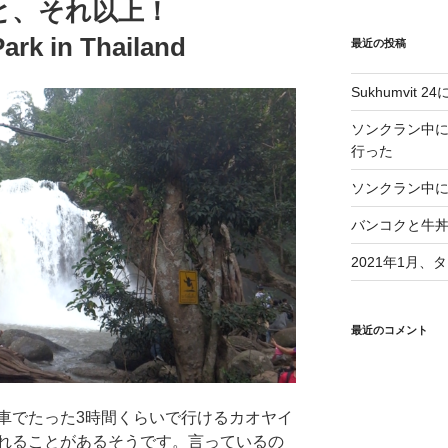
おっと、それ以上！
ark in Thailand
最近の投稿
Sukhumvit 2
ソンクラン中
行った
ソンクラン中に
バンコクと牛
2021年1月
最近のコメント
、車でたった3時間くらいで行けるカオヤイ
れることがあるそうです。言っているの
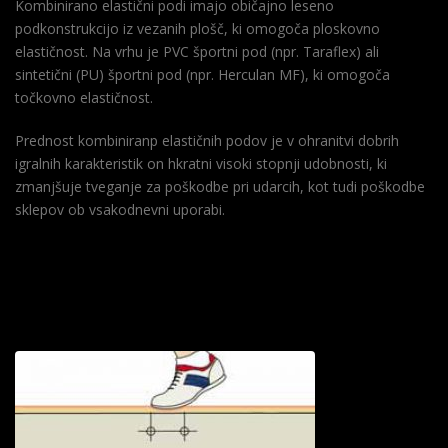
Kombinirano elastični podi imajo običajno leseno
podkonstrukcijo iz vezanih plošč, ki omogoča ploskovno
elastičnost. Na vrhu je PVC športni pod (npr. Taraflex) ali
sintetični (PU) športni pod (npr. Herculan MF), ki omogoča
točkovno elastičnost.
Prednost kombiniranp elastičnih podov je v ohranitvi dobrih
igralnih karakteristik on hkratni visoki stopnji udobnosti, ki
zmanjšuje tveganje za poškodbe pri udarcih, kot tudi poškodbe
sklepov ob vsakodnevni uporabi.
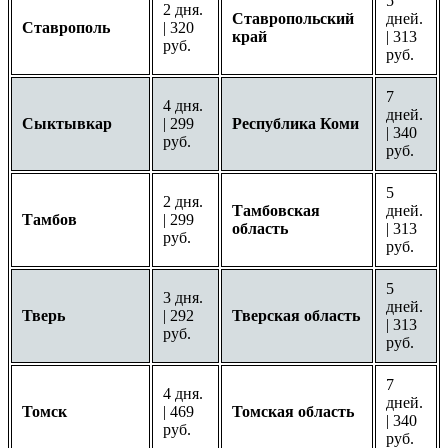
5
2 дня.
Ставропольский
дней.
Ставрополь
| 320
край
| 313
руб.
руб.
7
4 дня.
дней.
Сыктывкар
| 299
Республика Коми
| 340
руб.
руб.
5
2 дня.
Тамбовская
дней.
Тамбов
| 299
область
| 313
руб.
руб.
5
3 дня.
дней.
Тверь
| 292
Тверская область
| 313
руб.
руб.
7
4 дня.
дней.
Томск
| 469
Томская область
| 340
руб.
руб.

——————

§ **Action item**
Using the entries, return every line where the word "omogoča" can be found.

§ **Exercise output**
podkonstrukcijo iz vezanih plošč, ki omogoča ploskovno
sintetični (PU) športni pod (npr. Herculan MF), ki omogoča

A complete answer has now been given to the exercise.